Le taoïsme n'est pas une religion dans laquelle une personne est née, ni une religion dans laquelle les parents d'un enfant l'introduisent rituellement. Il n'y a donc pas de rite destiné à confirmer l'appartenance d'un enfant à la religion. Il n'existe pas non plus de rites de puberté spécifiquement liés à l'identité religieuse taoïste. Au contraire, les traditions sociales chinoises - perturbées par la modernité - ont conservé les anciens rites d'ascendance (appelés "capping"), qui ont généralement été considérés comme confucéens, bien qu'ils n'aient jamais été réellement liés à une autorité doctrinale ou scripturaire quelconque. Les garçons comme les filles avaient le choix, dès la puberté, d'aller au-delà de ces rites - qui ne faisaient que confirmer une personne dans des rôles sociaux standard - et d'entrer dans une communauté spécifiquement bouddhiste ou taoïste. Au début de l'époque médiévale, il n'était pas rare que des garçons ou des filles franchissent cette étape au début de l'adolescence. Il n'y a jamais eu de réglementation dans ce domaine et l'entrée dans la communauté religieuse reste facultative pour toute personne, quel que soit son âge.

Comment devenir taoïste

Il y a rarement eu d'adhésion formelle au taoïsme. Les textes du "taoïsme classique" étaient généralement produits par des individus isolés ou des groupes anonymes, et dans aucun cas il n'y a de preuve d'une communauté avec une appartenance définie.

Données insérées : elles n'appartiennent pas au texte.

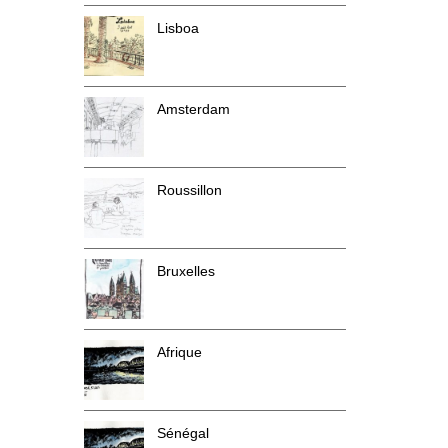
Lisboa
Amsterdam
Roussillon
Bruxelles
Afrique
Sénégal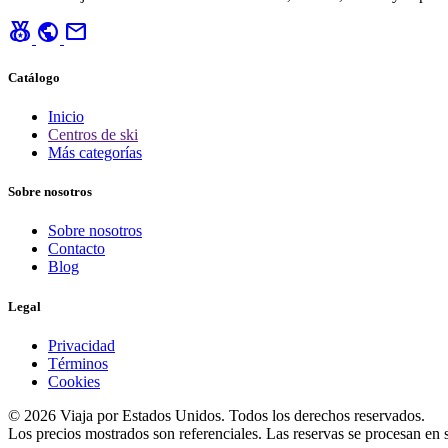
social_leaderboard
public
mail
Catálogo
Inicio
Centros de ski
Más categorías
Sobre nosotros
Sobre nosotros
Contacto
Blog
Legal
Privacidad
Términos
Cookies
© 2026 Viaja por Estados Unidos. Todos los derechos reservados.
Los precios mostrados son referenciales. Las reservas se procesan en si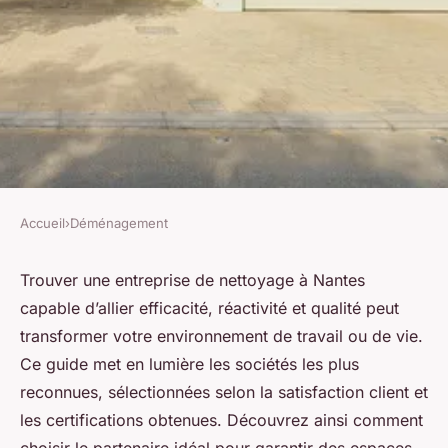
Accueil
›
Déménagement
DÉMÉNAGEMENT
Les meilleures entreprises de
Trouver une entreprise de nettoyage à Nantes
capable d’allier efficacité, réactivité et qualité peut
nettoyage à nantes pour des
transformer votre environnement de travail ou de vie.
espaces impeccables
Ce guide met en lumière les sociétés les plus
reconnues, sélectionnées selon la satisfaction client et
Ismaël
•
30 septembre 2025
•
6 min de lecture
les certifications obtenues. Découvrez ainsi comment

Dès la fin du IIe siècle, l'organisation du "Maître céleste" semble avoir eu une composition fluide, ouverte aux personnes de toutes origines, y compris les non-Chinois des régions voisines, que les Chinois considèrent communément comme "barbares". Ses participants se considéraient comme les disciples d'un meng-wei, une alliance spéciale entre Chang Tao-ling et le Seigneur Lao, et ils renonçaient à participer aux "cultes" pratiqués parmi la population environnante. Ceux qui acceptaient l'autorité des "Maîtres célestes" pouvaient donc être appelés membres d'une organisation religieuse distincte, bien qu'elle n'ait pas survécu au-delà du septième siècle.

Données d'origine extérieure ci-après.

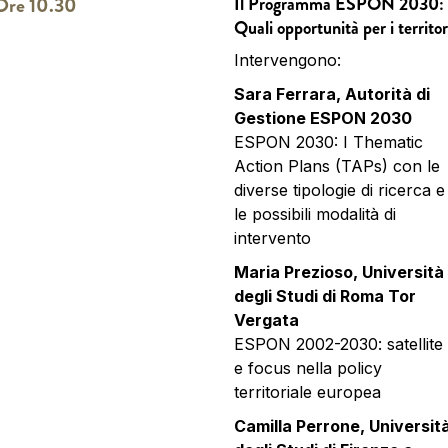
Ore 10.30
Il Programma ESPON 2030:
Quali opportunità per i territor
Intervengono:
Sara Ferrara, Autorità di
Gestione ESPON 2030
ESPON 2030: I Thematic
Action Plans (TAPs) con le
diverse tipologie di ricerca e
le possibili modalità di
intervento
Maria Prezioso, Università
degli Studi di Roma Tor
Vergata
ESPON 2002-2030: satellite
e focus nella policy
territoriale europea
Camilla Perrone, Universit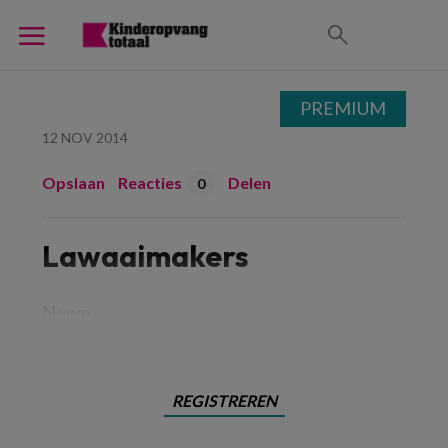
PREMIUM
12 NOV 2014
Opslaan
Reacties
Delen
0
Lawaaimakers
Neem
REGISTREREN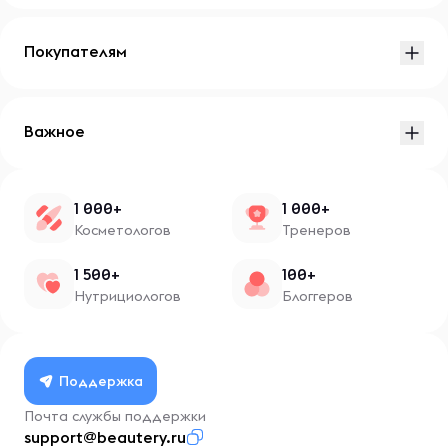
Покупателям
Важное
1 000+
1 000+
Косметологов
Тренеров
1 500+
100+
Нутрициологов
Блоггеров
Поддержка
Почта службы поддержки
support@beautery.ru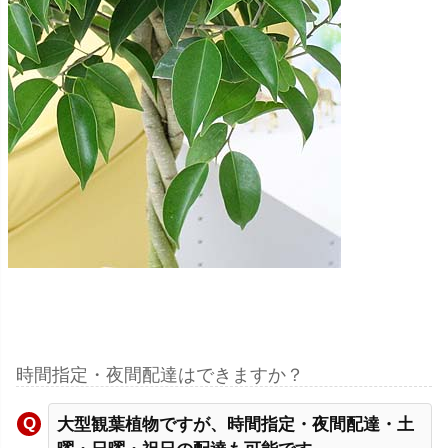
時間指定・夜間配達はできますか？
大型観葉植物ですが、時間指定・夜間配達・土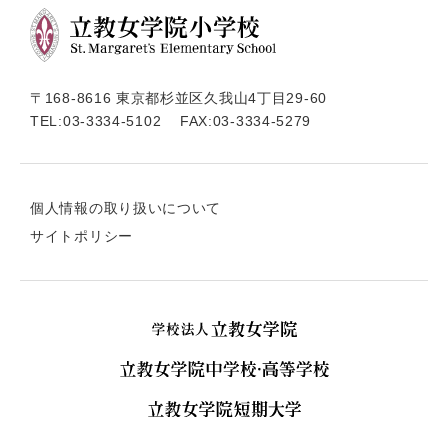
〒168-8616 東京都杉並区久我山4丁目29-60
TEL:
03-3334-5102
FAX:03-3334-5279
個人情報の取り扱いについて
サイトポリシー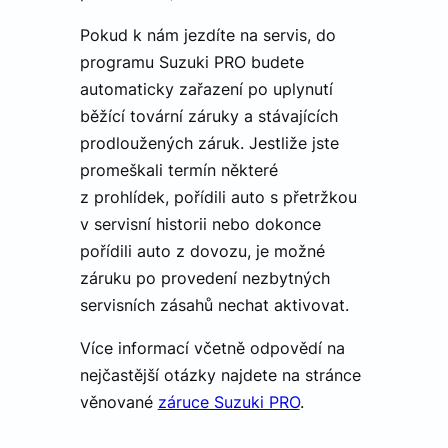
soubory
Pokud k nám jezdíte na servis, do
programu Suzuki PRO budete
Funkční soubory
automaticky zařazení po uplynutí
běžící tovární záruky a stávajících
prodloužených záruk. Jestliže jste
promeškali termín některé
z prohlídek, pořídili auto s přetržkou
Nezbytně nutné soubory
Analytika
v servisní historii nebo dokonce
Marketing
Funkční soubory
pořídili auto z dovozu, je možné
záruku po provedení nezbytných
Nezbytně nutné soubory cookie umožňují základní
funkce webových stránek, jako je přihlášení
servisních zásahů nechat aktivovat.
uživatele a správa účtu. Webové stránky nelze bez
nezbytně nutných souborů cookie správně používat.
Více informací včetně odpovědí na
Poskytovatel
Název
Vyprší
Popis
nejčastější otázky najdete na stránce
/
Doména
věnované
záruce Suzuki PRO
.
VISITOR_PRIVACY_METADATA
5
Tento s
YouTube
měsíců
cookie s
.youtube.com
4
k ukládá
týdny
souhlas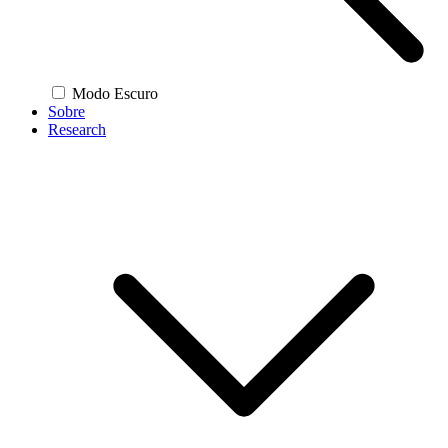
Modo Escuro
Sobre
Research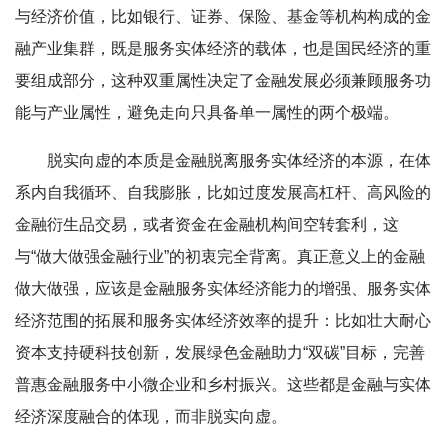
与经济价值，比如银行、证券、保险、基金等机构构成的金
融产业集群，既是服务实体经济的载体，也是国民经济的重
要组成部分，这种双重属性决定了金融发展必须兼顾服务功
能与产业属性，避免走向只具备单一属性的两个极端。
脱实向虚的本质是金融脱离服务实体经济的本源，在体
系内自我循环、自我膨胀，比如过度发展高杠杆、高风险的
金融衍生品交易，或者资金在金融机构间空转套利，这
与“做大做强金融行业”的初衷完全背离。真正意义上的金融
做大做强，应该是金融服务实体经济能力的增强、服务实体
经济范围的拓展和服务实体经济效率的提升：比如壮大耐心
资本支持硬科技创新，发展绿色金融助力“双碳”目标，完善
普惠金融服务中小微企业和乡村振兴。这些都是金融与实体
经济深度融合的体现，而非脱实向虚。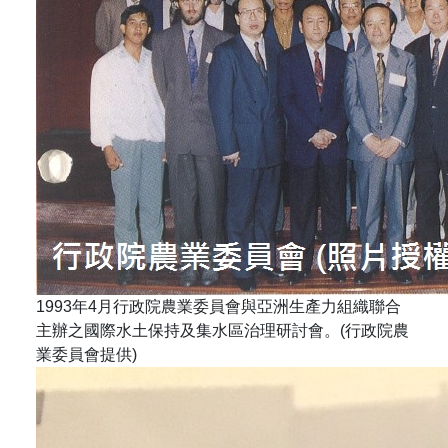
1993年4月行政院農業委員會與亞洲生產力組織聯合
主辦之國際水土保持及集水區治理研討會。(行政院農
業委員會提供)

Les traditions plus aristocratiques de cette période (y compris les T'ai-ch'ing, Shang-ch'ing et Ling-pao) n'avaient pas d'organisation comparable, bien qu'elles aient le sentiment que leurs pratiques étaient supérieures à celles des autres traditions. Ce n'est qu'après le Ve siècle qu'une tradition taoïste commune a vu le jour ; le sens de l'identité de son adepte reposait principalement sur sa différence avec les bouddhistes. Hormis parmi les dirigeants du "Maître céleste", il y a peu de preuves que les Taoïstes qui ont eu des enfants les ont élevés en tant que Taoïstes. Au lieu de cela, les garçons et les filles choisiraient de devenir taoïstes à l'adolescence ou à l'âge adulte. C'est encore le cas aujourd'hui.

Le taoïsme n'a jamais été évangélique. Les taoïstes ont toujours accepté tous ceux qui voulaient pratiquer leur tradition, mais ils n'ont jamais essayé de convertir les adeptes d'autres traditions. La participation au taoïsme est demeurée avant tout une question d'intérêt personnel au sein d'une société qui n'a jamais supposé que les individus devaient avoir une affiliation religieuse unique et exclusive.

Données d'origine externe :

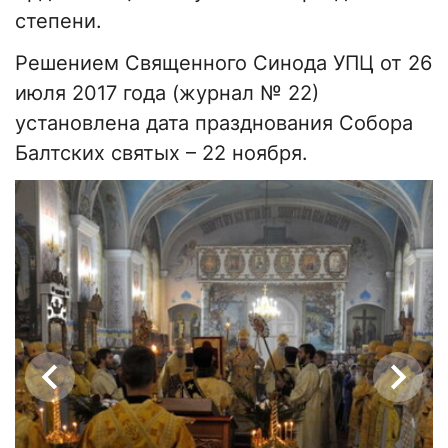
степени.
Решением Священного Синода УПЦ от 26
июля 2017 года (журнал № 22)
установлена дата празднования Собора
Балтских святых – 22 ноября.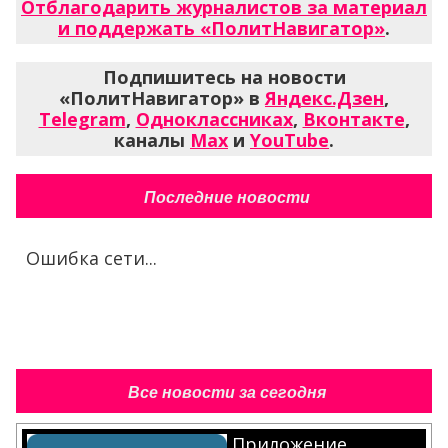
Отблагодарить журналистов за материал
и поддержать «ПолитНавигатор»
.
Подпишитесь на новости
«ПолитНавигатор» в
Яндекс.Дзен
,
Telegram
,
Одноклассниках
,
Вконтакте
,
каналы
Max
и
YouTube
.
Последние новости
Ошибка сети...
Все новости за сегодня
Приложение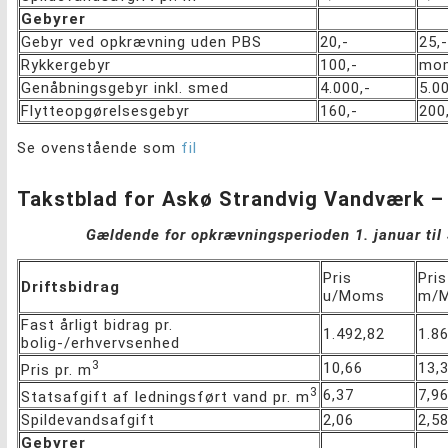
Gebyrer
Gebyr ved opkrævning uden PBS
20,-
25,-
Rykkergebyr
100,-
mom
Genåbningsgebyr inkl. smed
4.000,-
5.00
Flytteopgørelsesgebyr
160,-
200
Se ovenstående som
fil
Takstblad for Askø Strandvig Vandværk –
Gældende for opkrævningsperioden 1. januar ti
Pris
Pris
Driftsbidrag
u/Moms
m/
Fast årligt bidrag pr.
1.492,82
1.8
bolig-/erhvervsenhed
3
10,66
13,
Pris pr. m
3
6,37
7,9
Statsafgift af ledningsført vand pr. m
Spildevandsafgift
2,06
2,5
Gebyrer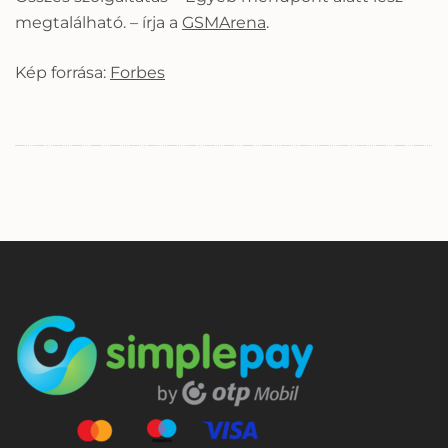
megtalálható. – írja a
GSMArena
.
Kép forrása:
Forbes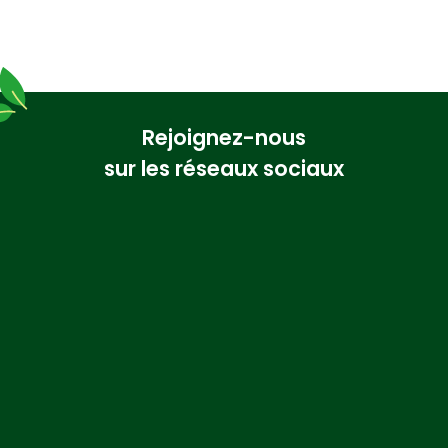
Rejoignez-nous
sur les réseaux sociaux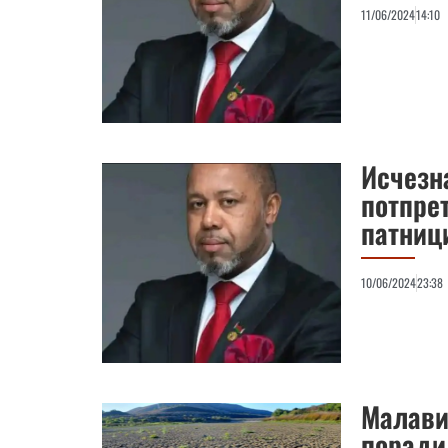
11/06/2024
14:10
Исчезн
потпре
патниц
10/06/2024
23:38
Малави
поради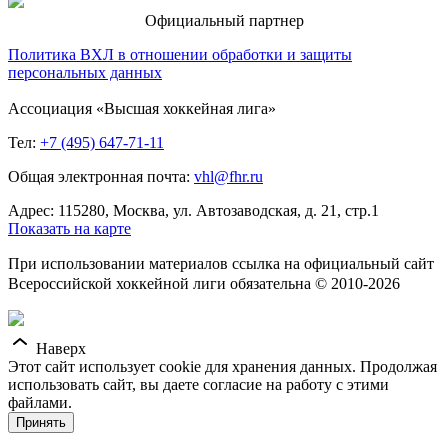
Официальный партнер
Политика ВХЛ в отношении обработки и защиты
персональных данных
Ассоциация «Высшая хоккейная лига»
Тел:
+7 (495) 647-71-11
Общая электронная почта:
vhl@fhr.ru
Адрес: 115280, Москва, ул. Автозаводская, д. 21, стр.1
Показать на карте
При использовании материалов ссылка на официальный сайт
Всероссийской хоккейной лиги обязательна © 2010-2026
Наверх
Этот сайт использует cookie для хранения данных. Продолжая
использовать сайт, вы даете согласие на работу с этими
файлами.
Принять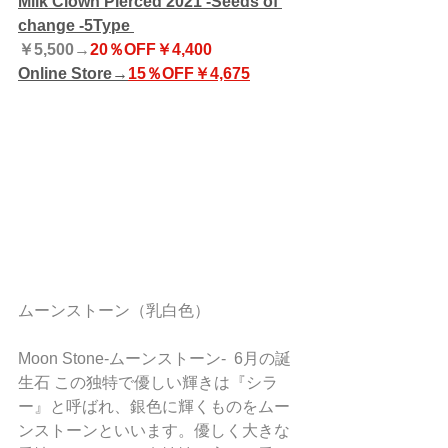
Milk Clown Pierced 2021 -Seeds of 
change -5Type 
￥5,500→
20％OFF￥4,400
Online Store→
15％OFF￥4,675
ムーンストーン（乳白色）
Moon Stone-ムーンストーン-  6月の誕
生石 この独特で優しい輝きは『シラ
ー』と呼ばれ、銀色に輝くものをムー
ンストーンといいます。優しく大きな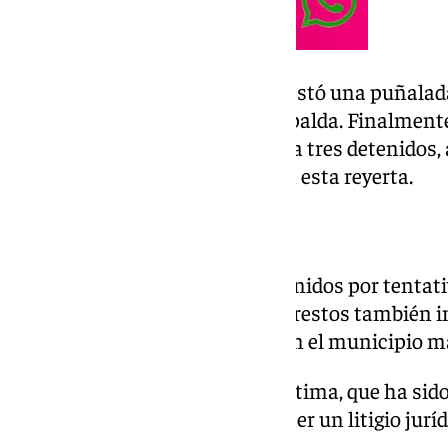
Así, de manera sorpresiva le asestó una puñalada
alcanzándole de nuevo en la espalda. Finalment
vehículos. En un principio había tres detenidos
seis las personas implicadas en esta reyerta.
Las detenciones
Los seis hombres han sido detenidos por tentati
capital malagueña -en cuyos arrestos también in
Málaga- y otros dos en la A-45 en el municipio 
Según las citadas fuentes, la víctima, que ha sido
autores se conocen por mantener un litigio juríd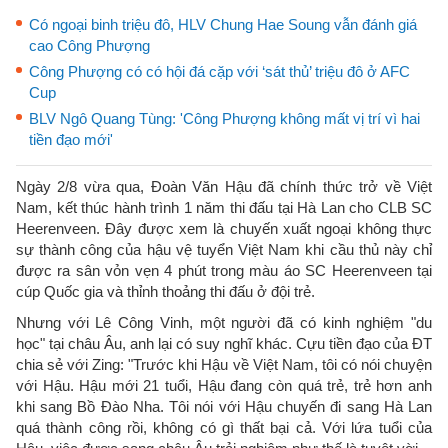
Có ngoại binh triệu đô, HLV Chung Hae Soung vẫn đánh giá
cao Công Phượng
Công Phượng có có hội đá cặp với ‘sát thủ’ triệu đô ở AFC
Cup
BLV Ngô Quang Tùng: 'Công Phượng không mất vị trí vì hai
tiền đạo mới'
Ngày 2/8 vừa qua, Đoàn Văn Hậu đã chính thức trở về Việt
Nam, kết thúc hành trình 1 năm thi đấu tại Hà Lan cho CLB SC
Heerenveen. Đây được xem là chuyến xuất ngoại không thực
sự thành công của hậu vệ tuyển Việt Nam khi cầu thủ này chỉ
được ra sân vỏn vẹn 4 phút trong màu áo SC Heerenveen tại
cúp Quốc gia và thỉnh thoảng thi đấu ở đội trẻ.
Nhưng với Lê Công Vinh, một người đã có kinh nghiệm "du
học" tại châu Âu, anh lại có suy nghĩ khác. Cựu tiền đạo của ĐT
chia sẻ với Zing: "Trước khi Hậu về Việt Nam, tôi có nói chuyện
với Hậu. Hậu mới 21 tuổi, Hậu đang còn quá trẻ, trẻ hơn anh
khi sang Bồ Đào Nha. Tôi nói với Hậu chuyến đi sang Hà Lan
quá thành công rồi, không có gì thất bại cả. Với lứa tuổi của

Aujourd'hui, les Taoïstes de Chine vivent dans une société très réglementée. Le gouvernement tolère les institutions religieuses traditionnelles, mais sans véritable liberté de religion, les taoïstes chinois sont peu présents dans les médias publics. Les taoïstes n'ont fait aucune démarche auprès des étrangers, et à part quelques érudits occidentaux qui ont été ordonnés prêtres Cheng-i à Taïwan, seuls les autochtones chinois pratiquent le taoïsme dans les temples chinois. Même les émigrants chinois en Occident n'ont généralement pas sollicité la participation de non-Chinois, bien qu'à la fin du XXe siècle, quelques émigrants taoïstes aient commencé à accepter des participants occidentaux dans leurs petites communautés religieuses.